Hello again blogger I know its been so long since my last letter. Theres so many things did happend to me. I even Change my blog in so many way. I know i lost a lot of blog friends. Lets say there are things in my life that get worst that i got to fix so i didnt get time going to my blog. Right now im still working on fixing everything. Just to be honest i been depress while im away. Lots of sad things happened including my brother who did past away last year. I guess thats one of the saddest time of my life. Right now i live with my mom. And still working. Actually the work is the one who kept me busy and took a lot of time from me thats why i cant even update my blog. But im thankful of having a job specially in tough time like i am having now. I change a lot on my blog including the background and they theme too. I felt i got to go to what i am feeling now. I also change the title of my blog. I felt that if i make it much more close to my heart i can express more of myself. I really am hoping i can do post everyday. But i know for sure i cant. I can only go online when im at the office. I dont have computer connection back home.
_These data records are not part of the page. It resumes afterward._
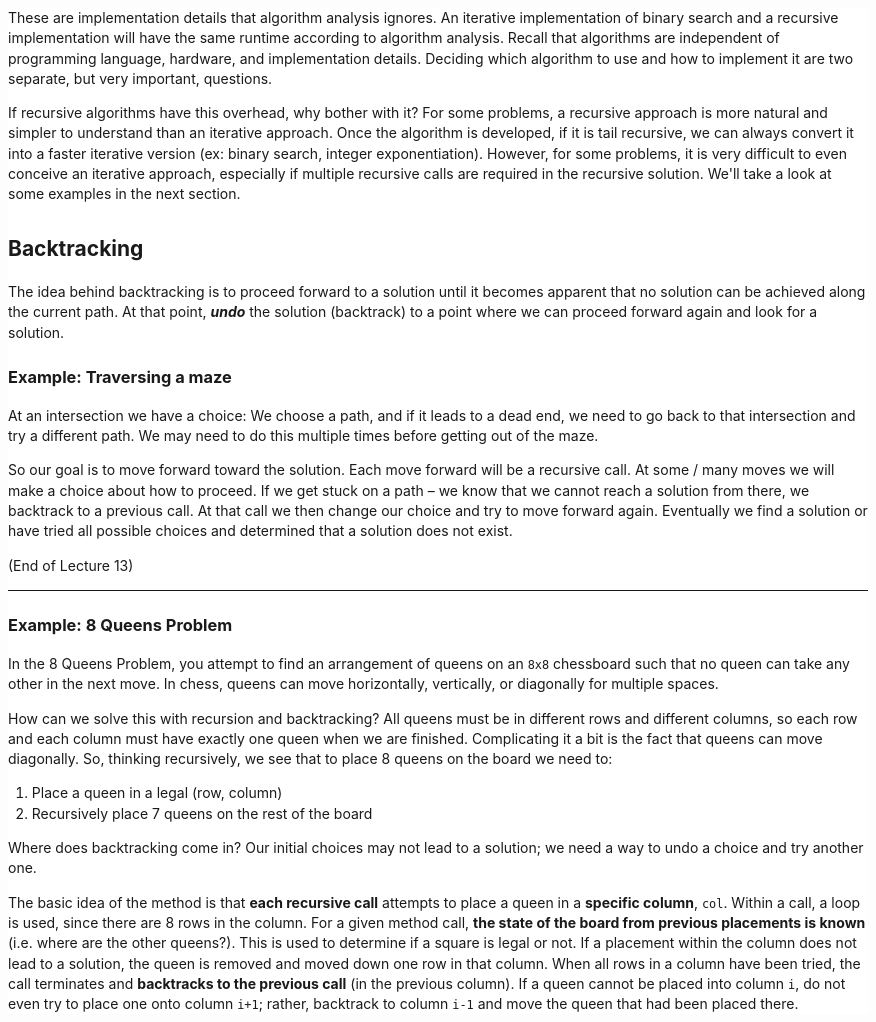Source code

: These are implementation details that algorithm analysis ignores. An iterative implementation of binary search and a recursive implementation will have the same runtime according to algorithm analysis. Recall that algorithms are independent of programming language, hardware, and implementation details. Deciding which algorithm to use and how to implement it are two separate, but very important, questions.

If recursive algorithms have this overhead, why bother with it? For some problems, a recursive approach is more natural and simpler to understand than an iterative approach. Once the algorithm is developed, if it is tail recursive, we can always convert it into a faster iterative version (ex: binary search, integer exponentiation). However, for some problems, it is very difficult to even conceive an iterative approach, especially if multiple recursive calls are required in the recursive solution. We'll take a look at some examples in the next section.

## Backtracking

The idea behind backtracking is to proceed forward to a solution until it becomes apparent that no solution can be achieved along the current path. At that point, **_undo_** the solution (backtrack) to a point where we can proceed forward again and look for a solution.

### Example: Traversing a maze

At an intersection we have a choice:
We choose a path, and if it leads to a dead end, we need to go back to that intersection and try a different path. We may need to do this multiple times before getting out of the maze.

So our goal is to move forward toward the solution. Each move forward will be a recursive call. At some / many moves we will make a choice about how to proceed. If we get stuck on a path – we know that we cannot reach a solution from there, we backtrack to a previous call. At that call we then change our choice and try to move forward again. Eventually we find a solution or have tried all possible choices and determined that a solution does not exist.

(End of Lecture 13)

---

### Example: 8 Queens Problem

In the 8 Queens Problem, you attempt to find an arrangement of queens on an `8x8` chessboard such that no queen can take any other in the next move. In chess, queens can move horizontally, vertically, or diagonally for multiple spaces.

How can we solve this with recursion and backtracking? All queens must be in different rows and different columns, so each row and each column must have exactly one queen when we are finished. Complicating it a bit is the fact that queens can move diagonally. So, thinking recursively, we see that to place 8 queens on the board we need to:

1. Place a queen in a legal (row, column)
2. Recursively place 7 queens on the rest of the board

Where does backtracking come in? Our initial choices may not lead to a solution; we need a way to undo a choice and try another one.

The basic idea of the method is that **each recursive call** attempts to place a queen in a **specific column**, `col`. Within a call, a loop is used, since there are 8 rows in the column. For a given method call, **the state of the board from previous placements is known** (i.e. where are the other queens?). This is used to determine if a square is legal or not. If a placement within the column does not lead to a solution, the queen is removed and moved down one row in that column. When all rows in a column have been tried, the call terminates and **backtracks to the previous call** (in the previous column). If a queen cannot be placed into column `i`, do not even try to place one onto column `i+1`; rather, backtrack to column `i-1` and move the queen that had been placed there.
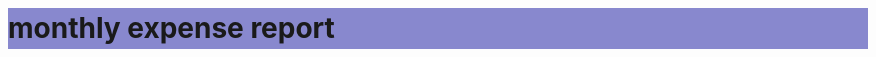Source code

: # monthly expense report
 <!DOCTYPE html>
<html>

<head>
    <title>Expense Report</title>
    <style>
        body {
            background: rgb(136, 136, 206);
        }
        
        h1 {
            text-align: center;
            color: navy;
            border-bottom: 5px double navy;
        }
        
        #divider {
            border: 10px double navy;
            margin-bottom: 30px;
        }
        
        table {
            border: 2px double navy;
            text-align: center;
            margin-left: auto;
            margin-right: auto;
        }
        
        th {
            display: relative;
            min-width: 150px;
            margin-top: 20px;
            padding-right: 100px;
            border: 2px double navy;
        }
        
        td {
            border-bottom: 2px double navy;
        }
        
        #expname {
            display: absolute;
            margin-left: 100px;
        }
        
        #incoming {
            display: absolute;
            margin-left: 130px;
        }
        
        p {
            display: absolute;
            margin-left: 100px;
            font-size: 20px;
        }
    </style>
</head>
I can only get back to my connection when i move to our old house in Tagig which will be by end of February.
I did plan to start updating my blog at the first day of this year. But since i told you all that i don't have connection back home i cant. Plus when this year start I got so many work to do. So i really become busy. Plus the depression i felt. All did took all my time. But as of right now. I can say that i am on a positive way now. I try to teach myself not to be influence by bad thing that happening or will happened to my life. Talking to god and listening to music did help me get through all of the bad stuff that came to my life. Plus my family do help too. And my fiance Shane who always there even if i turn the phone off when I'm mad when he call. And also my friend Rea who always tell me to hold on and think positive. All of them did help me in the toughest time of my life.
Well i got to end this post now. I got to go back to my work. I got to finish some stuff before going home. God Bless You all!!!! Babushka!!!!